Sunday, February 28, 2010


Burek is a Middle Eastern meat pastry.

1 # Hamburger
2 cloves garlic
1/4 onion, finely chopped
Salt, pepper and paprika-just taste as you go, but a good starting point is around 1 t salt, 1 t fresh ground pepper and 1 1/2 t a nice smokey paprika-not a hot one, though if you like spicy foods, you could easily use one here
Butter, melted
Phyllo dough

Brown and season hamburger to taste. I used garlic, onion, and paprika.

Let meat cool.
Melt butter.
Lay out one sheet of phyllo, coat with butter. Layer on another sheet, coat with butter.
Spread a few spoonfuls of meat along the long edge of the dough sheet-be careful not to overfill or rolling and turning will be difficult.

Roll the dough over the meat into a shake shape.

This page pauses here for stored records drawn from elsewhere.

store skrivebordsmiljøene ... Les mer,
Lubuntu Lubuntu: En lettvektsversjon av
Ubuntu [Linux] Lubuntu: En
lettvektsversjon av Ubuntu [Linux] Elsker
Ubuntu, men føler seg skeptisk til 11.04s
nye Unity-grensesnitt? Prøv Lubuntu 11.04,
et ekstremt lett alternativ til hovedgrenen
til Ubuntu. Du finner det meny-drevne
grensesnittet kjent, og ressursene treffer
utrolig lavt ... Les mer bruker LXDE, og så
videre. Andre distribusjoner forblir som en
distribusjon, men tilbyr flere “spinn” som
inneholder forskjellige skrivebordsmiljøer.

Then, curl the snake into a coil (like a snail).
I usually top with extra melted butter.
Bake 375 for 15 minutes.

Phyllo dough is not hard to use, but it requires care. Mainly, you do not want it to dry out. Keep the sheets you're not using covered with plastic wrap and a wet towel at all times. Work quickly with the sheets you are using.

This can be frozen just fine. I recommend using a hard-sided container, rather than the ziplock bags I used for Freezer Meal Group.

I budgeted one pound of hamburger per family, miscounted families, and brought only 4 pounds of hamburger. That did make enough for 4 servings per family except my own, but each family could have gotten more if I'd brought more meat. Burek is meant to be eaten with a side of vegetables of some sort, but we usually eat it alone.


  1. YUM!! We loved it!! I couldn't place the spices & never would have guessed paprika! A simple, but wonderful flavoring to some (great, lol) beef!

    It has been requested that I get the "special sheets" to make this again!

    Thank you for sharing! I never would have made something of this nature.

  2. We liked it, too. I keep forgetting to get pastry sheets. I think we will probably add some sort of veggies to ours just to sneak them in for the hubs and kids.